Darwin admet sans difficulté que ces luttes artistiques prouvent quelesoiseaux, ainsi du reste que beaucoup d’autres animaux, ont une faculté d’apprécier le beau. C’est possible ; mais nous ne croyons pas que le choix fait par la femelle entre plusieurs mâles soit dicté exclusivement par le sentiment esthétique. Il y a ici une nuance dont il faut tenir compte. La femelle de l’oiseau de paradis qui voit le mâle faire la roue ne juge pas seulement comme artiste la beauté de sa robe nuptiale, elle la juge aussi et surtout comme femelle ; de même la femelle du bouvreuil qui écoute le mâle chanter ressent moins un plaisir musical pur, un plaisir de l’oreille, qu’un plaisir génital. Certes, ces deux ordres de sentiments se confondent souvent, à ce point qu’il est difficile de les distinguer ; mais il y en a un qui est plus ancien que l’autre, et plus important, c’est sans contredit le sentiment sexuel. Je crois qu’il faudrait retoucher dans ce sens quelques-unes des conclusions de Darwin. La lutte par laquelle les animaux préludent à l’accouplement n’est pas une lutte artistique, c’est une lutte amoureuse.

L’anecdote suivante, permettra de préciser la distinction que nous avons faite entre le sentiment artistique et le sentiment sexuel. Un élève d’Ingres, M. Amaury Duval, raconte, dans un livre écrit sur l’atelier de son maître, qu’un jour, à l’école des Beaux-Arts, une femme posait toute nue devant plusieurs élèves ; elle n’était nullement gênée par tous les regards dirigés sur sa chair. Tout à coup, au milieu de la séance, elle quitte la pose en poussant un cri et court à ses vêtements pour couvrir sa nudité ; elle venait d’apercevoir à travers une lucarne la tête d’un ouvrier couvreur qui se penchait curieusement pour la regarder.

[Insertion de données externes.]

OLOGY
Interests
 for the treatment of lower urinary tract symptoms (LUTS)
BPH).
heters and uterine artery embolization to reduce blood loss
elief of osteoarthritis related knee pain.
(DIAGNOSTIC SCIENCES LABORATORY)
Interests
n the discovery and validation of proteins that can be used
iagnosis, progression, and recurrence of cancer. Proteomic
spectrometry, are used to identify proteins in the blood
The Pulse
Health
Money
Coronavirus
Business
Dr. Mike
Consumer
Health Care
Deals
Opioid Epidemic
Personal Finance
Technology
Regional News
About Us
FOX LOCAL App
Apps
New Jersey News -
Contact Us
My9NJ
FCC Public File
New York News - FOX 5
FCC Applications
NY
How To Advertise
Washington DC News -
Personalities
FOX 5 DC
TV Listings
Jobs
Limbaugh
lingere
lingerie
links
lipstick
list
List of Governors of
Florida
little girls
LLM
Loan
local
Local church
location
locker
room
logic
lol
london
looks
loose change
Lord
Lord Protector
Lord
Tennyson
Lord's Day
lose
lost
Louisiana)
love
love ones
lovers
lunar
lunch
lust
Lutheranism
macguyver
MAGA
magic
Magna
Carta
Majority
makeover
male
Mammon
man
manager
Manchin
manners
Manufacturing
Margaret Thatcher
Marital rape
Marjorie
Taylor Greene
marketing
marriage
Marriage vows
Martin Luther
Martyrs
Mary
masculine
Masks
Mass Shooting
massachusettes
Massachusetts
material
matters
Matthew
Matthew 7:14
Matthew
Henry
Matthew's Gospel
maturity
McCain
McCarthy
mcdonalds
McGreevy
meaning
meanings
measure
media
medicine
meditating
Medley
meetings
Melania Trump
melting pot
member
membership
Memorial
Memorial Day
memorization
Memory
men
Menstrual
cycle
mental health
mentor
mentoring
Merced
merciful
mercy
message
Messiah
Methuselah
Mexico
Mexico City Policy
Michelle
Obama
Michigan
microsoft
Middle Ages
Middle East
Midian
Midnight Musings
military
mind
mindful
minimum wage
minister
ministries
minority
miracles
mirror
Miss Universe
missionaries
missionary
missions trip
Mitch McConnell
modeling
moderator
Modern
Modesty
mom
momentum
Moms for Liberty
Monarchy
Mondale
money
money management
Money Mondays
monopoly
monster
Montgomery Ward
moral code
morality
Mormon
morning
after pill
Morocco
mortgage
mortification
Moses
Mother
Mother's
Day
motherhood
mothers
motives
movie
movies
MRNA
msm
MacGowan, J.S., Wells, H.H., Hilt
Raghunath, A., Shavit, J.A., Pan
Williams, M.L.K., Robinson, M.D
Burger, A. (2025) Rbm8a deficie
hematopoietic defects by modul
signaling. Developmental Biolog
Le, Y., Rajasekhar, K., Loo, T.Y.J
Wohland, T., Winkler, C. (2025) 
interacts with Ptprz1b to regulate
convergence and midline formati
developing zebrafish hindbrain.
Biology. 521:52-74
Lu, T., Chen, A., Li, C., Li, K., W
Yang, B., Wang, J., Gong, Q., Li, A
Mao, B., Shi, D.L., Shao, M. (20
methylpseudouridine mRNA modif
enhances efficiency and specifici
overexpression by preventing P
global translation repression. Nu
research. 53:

L’amour normal nous apparaît donc comme le résultat d’un fétichisme compliqué ; on pourrait dire, - nous nous servons de cette comparaison dans le but unique de préciser notre pensée, - on pourrait dire que dans l’amour normal le fétichisme est polythéiste : il résulte, non pas d’une excitation unique, mais d’une myriade d’excitations ; c’est une symphonie. Où commence la pathologie ? C’est au moment où l’amour d’un détail quelconque devient prépondérant, au point d’effacer tous les autres.

L’amour normal est harmonieux ; l’amant aime au même degré tous les éléments de la femme qu’il aime, toutes les parties de son corps et toutes les manifestations de son esprit. Dans la perversion sexuelle, nous ne voyons apparaître en somme aucun élément nouveau ; seulement l’harmonie est rompue ; l’amour, au lieu d’être excité par l’ensemble de la personne, n’est plus excité que par une fraction. Ici, la partie se substitue au tout, l’accessoire devient le principal. Au polythéisme répond le monothéisme. L’amour du perverti est une pièce de théâtre où un simple figurant s’avance vers la rampe et prend la place du premier rôle.